Les exceptions au principe du secret professionnel
Les psychiatres sont souvent confrontés à des dilemmes cornéliens qui les obligent à mesurer les risques professionnels qu’ils peuvent encourir en cas de révélations d’éléments couverts normalement par le secret professionnel. Par exemple, que doit faire le praticien à qui un patient mineur déclare être victime de violences sexuelles ? Ou, plus généralement, que doit faire le médecin qui a connaissance d’un crime ou d’un délit ? La marge de manoeuvre des professionnels du domaine médical étant très étroite, la loi prévoit certains cas dans lesquels il leur est possible de déroger au principe du secret professionnel. Le but de cette étude n’est pas de toutes les énumérer, mais simplement d’en exprimer les principales.
1) La protection des personnes vulnérables
Aux termes de l’article 226-14 du Code pénal l’obligation de confidentialité à la charge des médecins n’est pas applicable « à celui qui informe les autorités judiciaire, médicale ou administrative de sévices ou privations dont il a eu connaissance et qui ont été infligés à un mineur de 15 ans ou à une personne qui n’est pas en mesure de se protéger de son âge ou de son état physique ou psychique » .
Cette exception légale au principe du secret professionnel est particulièrement importante pour les psychiatres. Qui plus que ces praticiens rencontre quotidiennement des patients que l’on peut qualifier de « vulnérables » ? En pratique l’attitude à adopter par le médecin n’est cependant pas évidente pour autant. Son choix, d’informer ou non, est principalement dicté par une analyse professionnelle et il doit donc agir en fonction de sa propre appréciation. Il faut néanmoins noter que lorsque le praticien s’abstient de toute révélation, il ne peut pas être poursuivi devant les juridictions pénales. En effet, l’obligation de dénonciation supportée par les personnes qui ont connaissance d’un délit ou d’un crime ne concerne pas les professionnels tenus par le secret professionnel.
2) L’accord de la victime
Le même article du Code pénal précise également que la dérogation s’applique : « -au médecin qui avec l’accord de la victime porte à la connaissance du Procureur de la République les sévices qu’il a constatés dans l’exercice de sa profession et qui lui permettent de présumer que des violences sexuelles de toute nature auraient été commises . » Les psychiatres ont donc la possibilité de saisir directement le Procureur de la République lorsqu’ils ont connaissance de violences sexuelles et qu’ils ont obtenu l’accord de la victime de ces sévices.

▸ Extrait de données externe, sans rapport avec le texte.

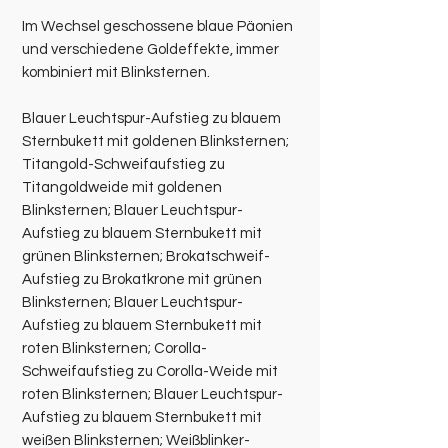
Im Wechsel geschossene blaue Päonien
und verschiedene Goldeffekte, immer
kombiniert mit Blinksternen.
Blauer Leuchtspur-Aufstieg zu blauem
Sternbukett mit goldenen Blinksternen;
Titangold-Schweifaufstieg zu
Titangoldweide mit goldenen
Blinksternen; Blauer Leuchtspur-
Aufstieg zu blauem Sternbukett mit
grünen Blinksternen; Brokatschweif-
Aufstieg zu Brokatkrone mit grünen
Blinksternen; Blauer Leuchtspur-
Aufstieg zu blauem Sternbukett mit
roten Blinksternen; Corolla-
Schweifaufstieg zu Corolla-Weide mit
roten Blinksternen; Blauer Leuchtspur-
Aufstieg zu blauem Sternbukett mit
weißen Blinksternen; Weißblinker-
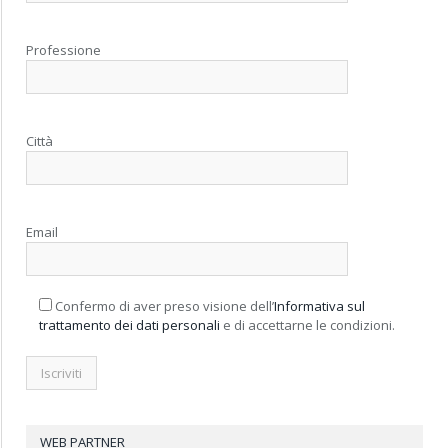
Professione
Città
Email
Confermo di aver preso visione dell’
Informativa sul
trattamento dei dati personali
e di accettarne le condizioni.
WEB PARTNER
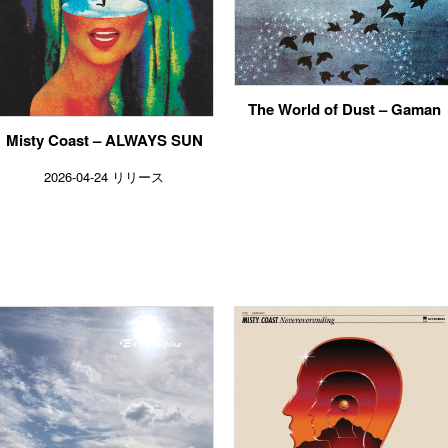
The World of Dust – Gaman
Misty Coast – ALWAYS SUN
2026-04-24 リリース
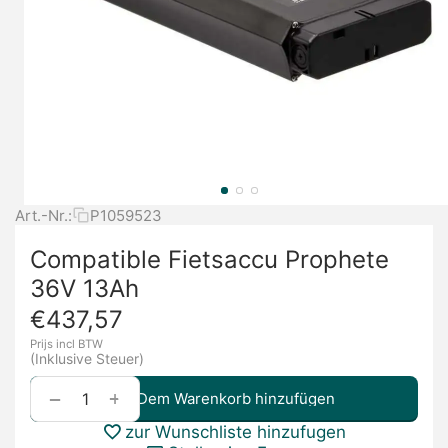
Art.-Nr.:
P1059523
Compatible Fietsaccu Prophete
36V 13Ah
€
437,57
Prijs incl BTW
(Inklusive Steuer)
+
−
Dem Warenkorb hinzufügen
zur Wunschliste hinzufugen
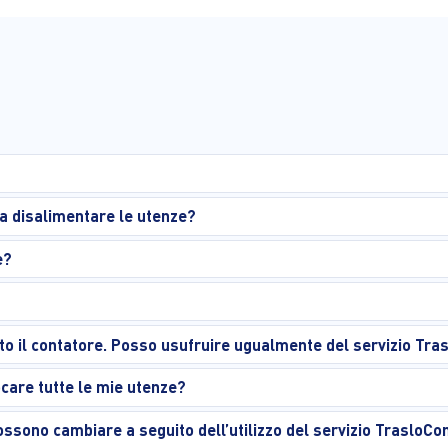
 a disalimentare le utenze?
e?
to il contatore. Posso usufruire ugualmente del servizio Tr
ocare tutte le mie utenze?
 possono cambiare a seguito dell’utilizzo del servizio TrasloC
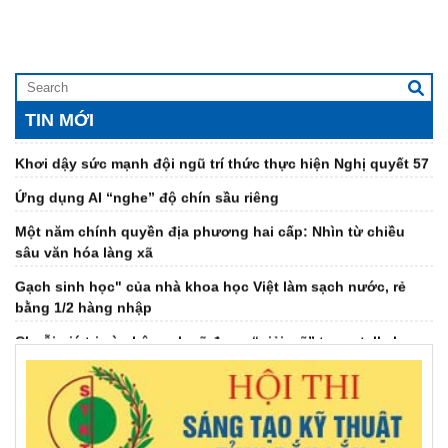
ĐẠI HỘI ĐẠI BIỂU LIÊN HIỆP CÁC HỘI KHOA HỌC VÀ KỸ
THUẬT TỈNH ĐẮK LẮK LẦN THỨ I – KHỞI ĐẦU CHẶNG
ĐƯỜNG MỚI, KHƠI DẬY KHÁT VỌNG CỐNG HIẾN CỦA ĐỘI
NGŨ TRÍ THỨC
TIN MỚI
Khơi dậy sức mạnh đội ngũ trí thức thực hiện Nghị quyết 57
Ứng dụng AI “nghe” độ chín sầu riêng
Một năm chính quyền địa phương hai cấp: Nhìn từ chiều
sâu văn hóa làng xã
Gạch sinh học" của nhà khoa học Việt làm sạch nước, rẻ
bằng 1/2 hàng nhập
Chuỗi giá trị cà phê xanh sẽ được “giải mã” trong talkshow
sắp phát sóng
Đại hội Hội Dưỡng sinh tâm thể tỉnh khóa IV, nhiệm kỳ 2026-
2031
Đại hội đại biểu Hội Khuyến học tỉnh Đắk Lắk lần thứ I,
nhiệm kỳ 2026 - 2031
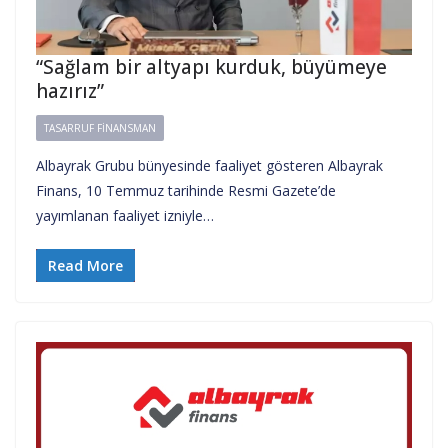
“Sağlam bir altyapı kurduk, büyümeye
hazırız”
TASARRUF FINANSMAN
Albayrak Grubu bünyesinde faaliyet gösteren Albayrak
Finans, 10 Temmuz tarihinde Resmi Gazete’de
yayımlanan faaliyet izniyle…
Read More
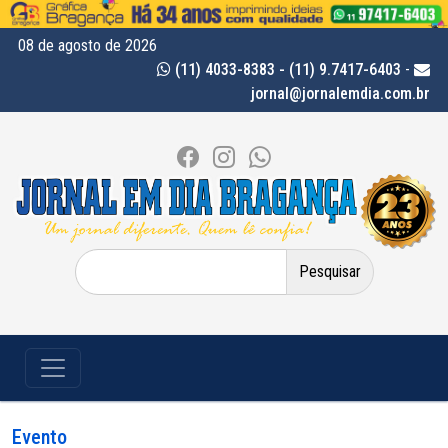
08 de agosto de 2026
(11) 4033-8383 - (11) 9.7417-6403
-
jornal@jornalemdia.com.br
Pesquisar
por:
Evento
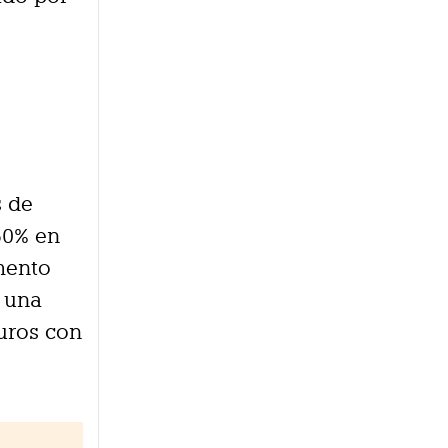
s de
60% en
mento
n una
euros con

Le psychiatre et la notion de « non-assistance à personne en danger »
La situation des psychiatres est particulièrement complexe puisqu’ils ne peuvent à contrario pas se retrancher derrière le refus du patient de se soigner ou d’être hospitalisé pour s’exonérer de toute responsabilité. Celle-ci peut, en effet, aussi être engagée en cas d’abstention de leur part si l’on démontre une attitude passive critiquable de leur part pouvant être assimilée à de la « non assistance à personne en danger ». Le patient doit en effet être protégé contre lui-même.
Pour être constitutif d’un délit de non-assistance à personne en danger, la situation doit réunir trois éléments :
– l’existence d’un péril : le cas le plus courant en matière psychiatrique est bien entendu le risque suicidaire dont la prévisibilité doit être établie.
– une possibilité d’assistance : ce peut être par exemple la possibilité de traiter la personne en péril. En revanche, le fait de mettre en garde la famille est plus difficile à retenir car le médecin est également tenu par les règles du secret professionnel.
– un refus injustifié d’agir.
Le délit de non-assistance à personne en danger, à savoir le fait de s’abstenir volontairement de porter à une personne en péril l’assistance que, sans risque pour lui ou pour les tiers, il pouvait lui être apportée, est sanctionné par le Code pénal de 5 ans d’emprisonnement et de 500.000 francs d’amende.
S’il est vrai que jusqu’à présent aucun psychiatre n’a été condamné sur le fondement de la non-assistance à personne en danger, la judiciarisation sans cesse croissante de notre société et plus particulièrement des rapports patients-médecins doit entraîner une vigilance particulière sur ce point.